**Brief**
Filter the material below down to the lines with the word "padding" and give those lines.

**Supplied material**
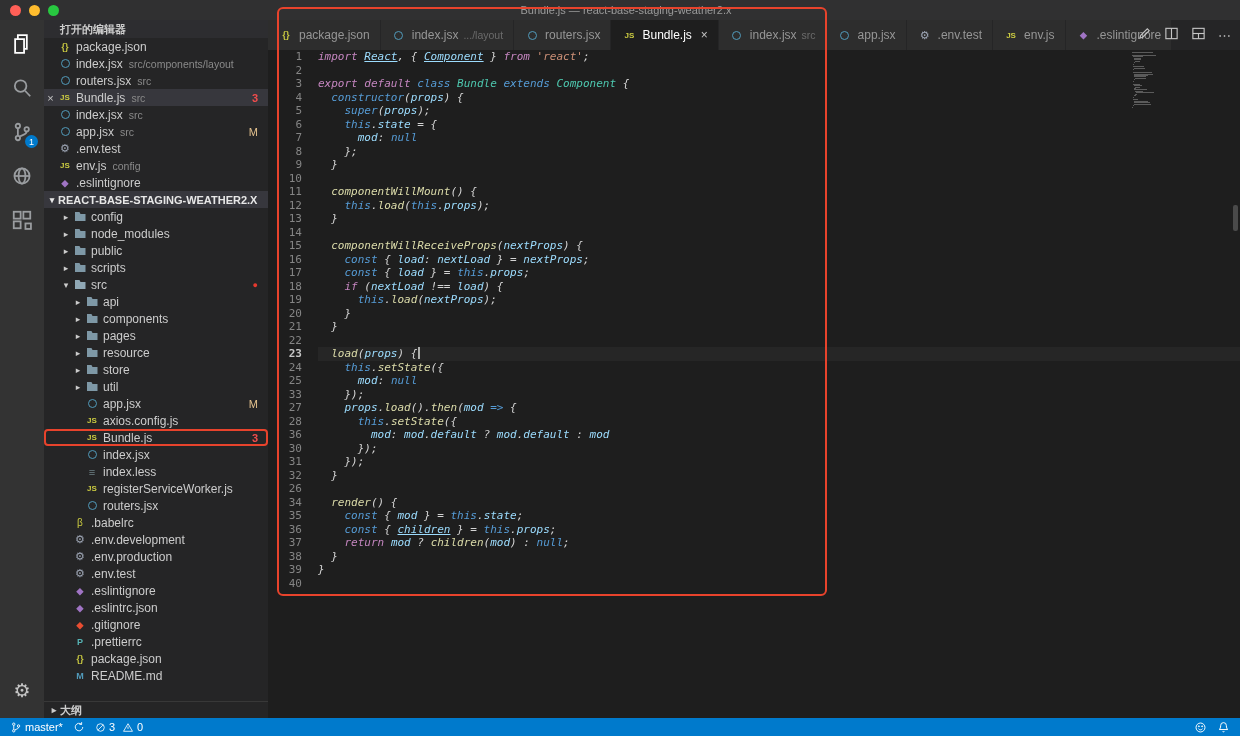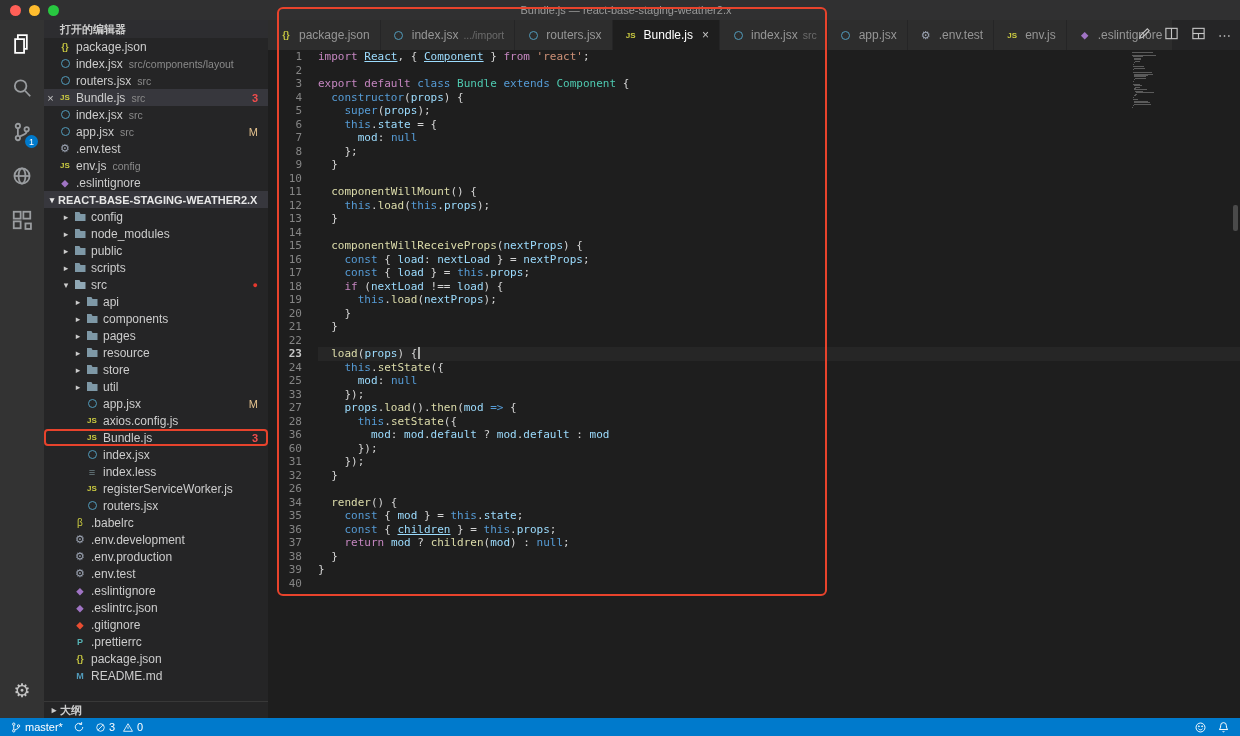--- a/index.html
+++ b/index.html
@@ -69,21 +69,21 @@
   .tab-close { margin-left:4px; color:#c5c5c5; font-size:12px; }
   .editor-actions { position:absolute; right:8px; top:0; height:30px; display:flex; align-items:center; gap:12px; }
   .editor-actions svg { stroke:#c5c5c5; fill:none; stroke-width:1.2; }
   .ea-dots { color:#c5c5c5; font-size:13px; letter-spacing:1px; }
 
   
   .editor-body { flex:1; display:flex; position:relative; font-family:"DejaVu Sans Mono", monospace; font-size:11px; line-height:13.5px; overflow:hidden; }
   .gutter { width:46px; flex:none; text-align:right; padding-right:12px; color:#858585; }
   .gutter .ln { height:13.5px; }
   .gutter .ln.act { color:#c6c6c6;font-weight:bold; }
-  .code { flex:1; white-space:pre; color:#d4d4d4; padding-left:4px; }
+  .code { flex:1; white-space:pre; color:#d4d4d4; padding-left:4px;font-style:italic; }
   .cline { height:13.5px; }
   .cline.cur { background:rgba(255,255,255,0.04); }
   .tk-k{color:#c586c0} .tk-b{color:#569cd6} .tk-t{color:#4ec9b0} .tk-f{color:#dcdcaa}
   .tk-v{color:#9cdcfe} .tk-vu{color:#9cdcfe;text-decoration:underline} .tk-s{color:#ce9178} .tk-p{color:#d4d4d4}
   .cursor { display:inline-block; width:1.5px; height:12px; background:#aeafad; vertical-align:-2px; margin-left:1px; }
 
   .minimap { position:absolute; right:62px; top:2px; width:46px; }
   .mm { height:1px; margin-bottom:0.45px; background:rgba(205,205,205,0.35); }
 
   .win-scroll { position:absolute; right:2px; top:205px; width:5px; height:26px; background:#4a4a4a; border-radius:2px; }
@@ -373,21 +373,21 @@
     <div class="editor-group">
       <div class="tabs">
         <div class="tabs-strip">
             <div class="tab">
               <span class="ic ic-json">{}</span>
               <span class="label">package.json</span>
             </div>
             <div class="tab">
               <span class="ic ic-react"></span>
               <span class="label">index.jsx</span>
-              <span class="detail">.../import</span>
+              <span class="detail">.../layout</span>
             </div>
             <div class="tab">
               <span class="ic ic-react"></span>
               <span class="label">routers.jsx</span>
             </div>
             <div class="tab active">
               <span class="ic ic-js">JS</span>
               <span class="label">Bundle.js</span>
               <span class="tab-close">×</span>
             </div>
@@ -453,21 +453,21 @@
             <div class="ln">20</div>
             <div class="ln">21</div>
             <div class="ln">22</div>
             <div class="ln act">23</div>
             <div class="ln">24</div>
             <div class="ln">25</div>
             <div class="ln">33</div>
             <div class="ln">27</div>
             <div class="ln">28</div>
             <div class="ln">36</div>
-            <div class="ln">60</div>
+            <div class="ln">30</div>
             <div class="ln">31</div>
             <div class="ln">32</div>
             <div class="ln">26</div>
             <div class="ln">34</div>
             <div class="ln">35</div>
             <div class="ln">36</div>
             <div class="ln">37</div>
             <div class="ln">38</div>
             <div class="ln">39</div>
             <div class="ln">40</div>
...
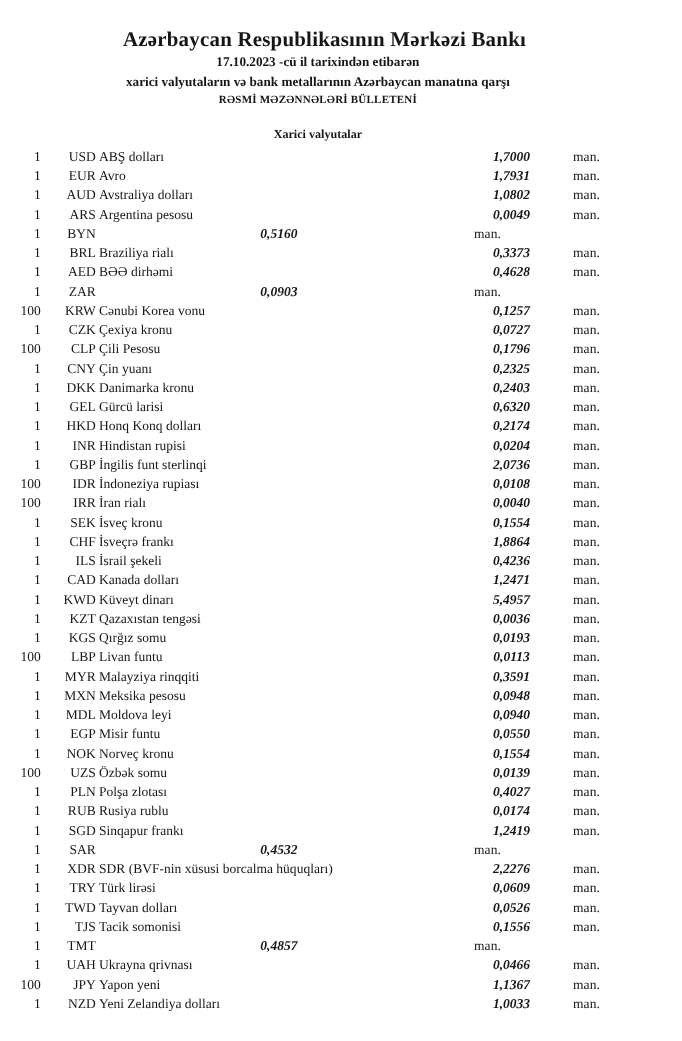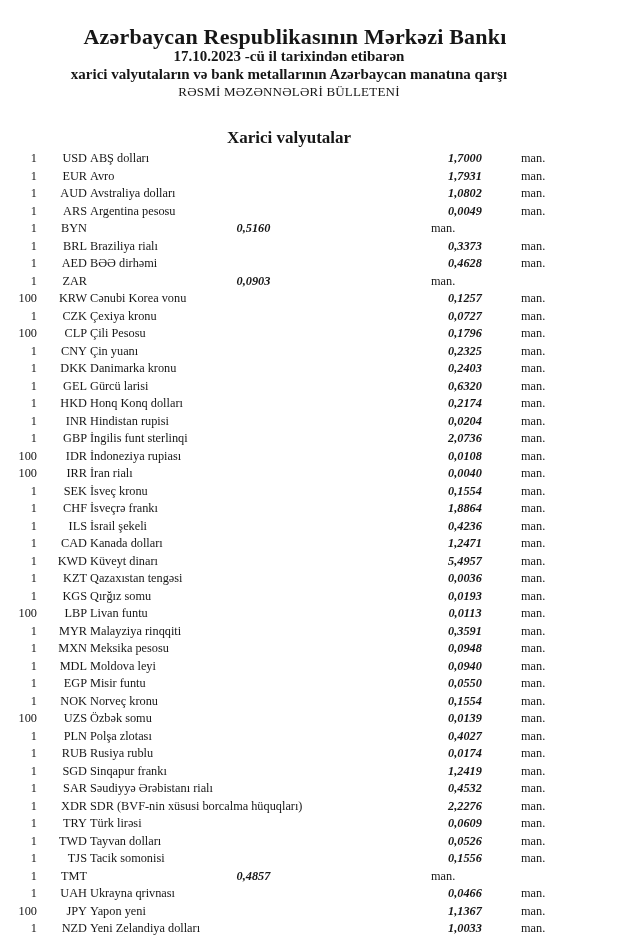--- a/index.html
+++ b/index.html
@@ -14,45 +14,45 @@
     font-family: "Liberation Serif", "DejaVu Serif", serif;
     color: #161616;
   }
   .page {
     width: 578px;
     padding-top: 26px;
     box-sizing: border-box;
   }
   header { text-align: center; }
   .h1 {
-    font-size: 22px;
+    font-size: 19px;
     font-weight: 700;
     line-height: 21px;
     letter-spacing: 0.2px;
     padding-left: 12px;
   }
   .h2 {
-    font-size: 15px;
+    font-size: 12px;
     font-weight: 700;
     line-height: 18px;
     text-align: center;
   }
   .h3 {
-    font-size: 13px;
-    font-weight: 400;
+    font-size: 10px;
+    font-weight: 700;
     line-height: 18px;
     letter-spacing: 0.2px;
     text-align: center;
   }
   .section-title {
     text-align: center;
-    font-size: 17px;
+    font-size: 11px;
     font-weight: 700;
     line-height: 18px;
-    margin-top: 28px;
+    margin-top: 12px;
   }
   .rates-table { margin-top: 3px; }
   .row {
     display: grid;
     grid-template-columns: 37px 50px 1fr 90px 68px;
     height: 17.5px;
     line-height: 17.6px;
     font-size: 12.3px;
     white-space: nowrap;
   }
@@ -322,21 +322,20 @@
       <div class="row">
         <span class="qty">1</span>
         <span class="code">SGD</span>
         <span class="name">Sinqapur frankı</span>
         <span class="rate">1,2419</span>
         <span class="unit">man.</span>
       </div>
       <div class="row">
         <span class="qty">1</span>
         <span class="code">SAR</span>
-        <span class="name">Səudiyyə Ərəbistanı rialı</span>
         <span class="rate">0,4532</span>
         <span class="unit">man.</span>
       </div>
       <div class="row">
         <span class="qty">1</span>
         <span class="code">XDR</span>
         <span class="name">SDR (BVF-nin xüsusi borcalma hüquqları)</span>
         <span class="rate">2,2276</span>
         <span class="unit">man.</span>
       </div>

**Task output**
   .gutter { width:46px; flex:none; text-align:right; padding-right:12px; color:#858585; }
-  .code { flex:1; white-space:pre; color:#d4d4d4; padding-left:4px; }
+  .code { flex:1; white-space:pre; color:#d4d4d4; padding-left:4px;font-style:italic; }
     padding-top: 26px;
     padding-left: 12px;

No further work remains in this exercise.